The successes of Ronald Reagan and Jesse Helms made it cool in North Carolina to vote and to be Republican.  Many an establishmentarian grimaced and bit their lips but followed through with the charade.  At least it would keep them “in power” and close to the public purse.

Conservatives can keep beating their heads on the wall. They can keep enduring and tolerating the label of “extreme” for demanding people adhere to the party platform.  

Or they could rally and take over the party like they did in 1964 and 1980.  The Thom Tillis – Mitt Romney crowd clearly doesn’t want us here, though.  They want us to play nice when they’re on top, but won’t do a thing for us when elections work out better for us. (Remember Thom’s war on Trump’s border wall?) 

Maybe it’s time to go more toward the European-style parliamentary arrangement.  The two parties were not mandated by the Constitution.  They are in place because it’s easier for the establishment to manage things – including US.

Let’s stop arranging our elections and government around parties.  Let people form parties based on what they believe and want to fight for.  The Low-Taxes, Less-Spending Party vs. The Nanny-State Party vs. The Appropriator Party.
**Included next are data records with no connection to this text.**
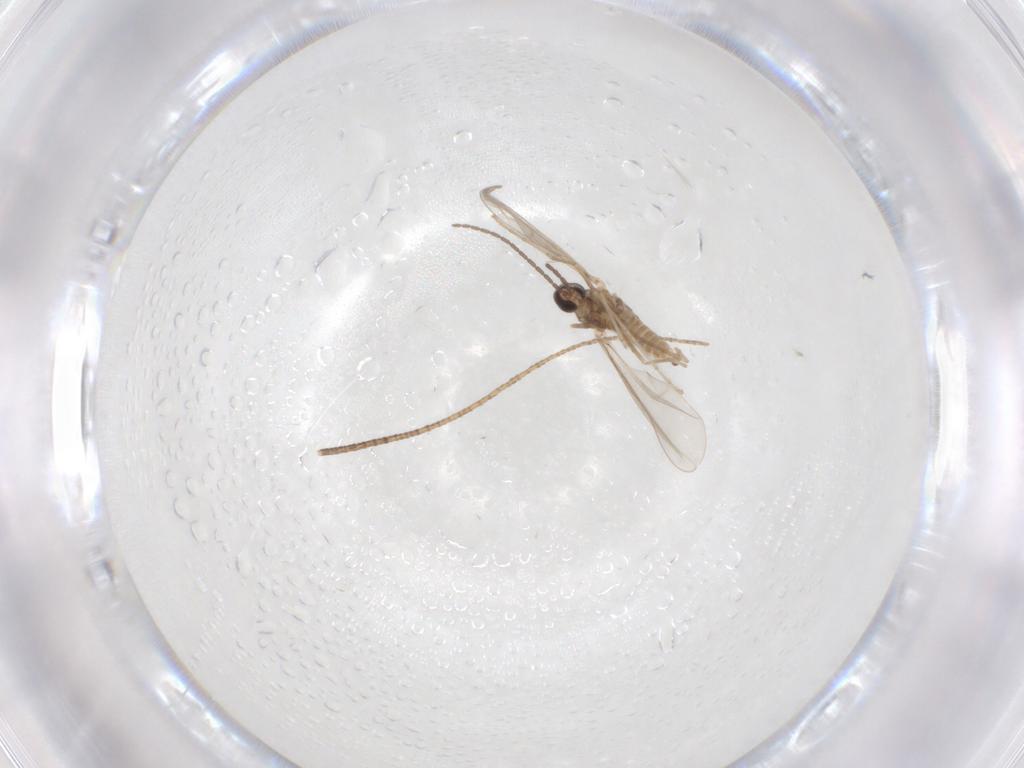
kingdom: Animalia
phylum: Arthropoda
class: Insecta
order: Diptera
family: Cecidomyiidae
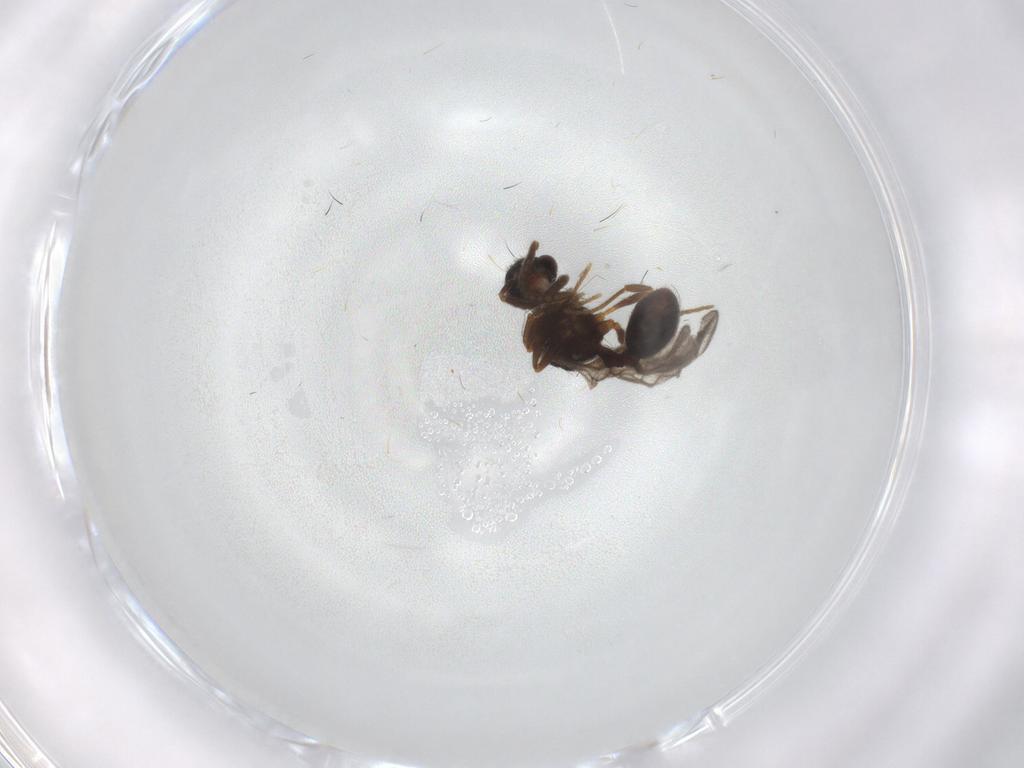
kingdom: Animalia
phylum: Arthropoda
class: Insecta
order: Hymenoptera
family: Formicidae
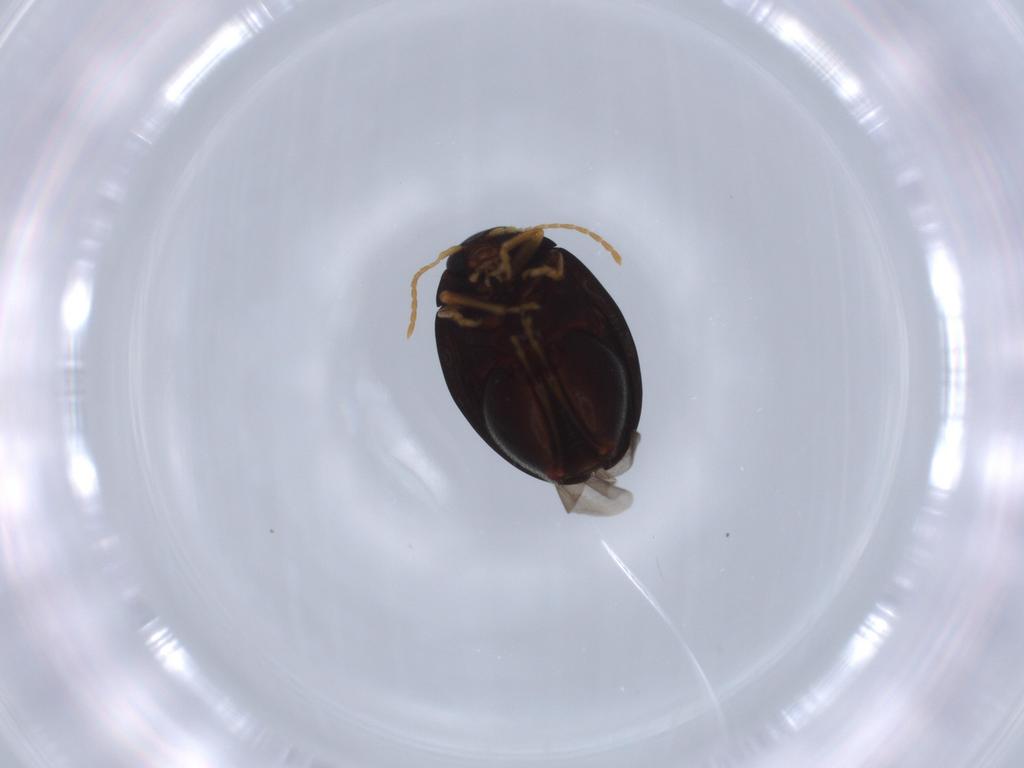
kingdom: Animalia
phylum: Arthropoda
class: Insecta
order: Coleoptera
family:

Let’s go for an arrangement that’s more honest than what we have now.

I’ve come across too many people who believe an (R) next to one’s name is a symbol of honesty and integrity.  (So, no Republicans EVER go to jail?  No Republicans ever lie to their voters?)

The folks currently running the General Assembly in Raleigh are seriously giving Marc Basnight, Jim Black and their crews a run for their money.  A new set of grubby hands on the same pile of cash. 

The same is true for the (D).  R and D are simply letters that allow people to read into them what they want to.

Keeping things as-is will leave us with the same mess:  a majority of unprincipled appropriators fighting to stomp out the folks honestly trying to represent the people back home.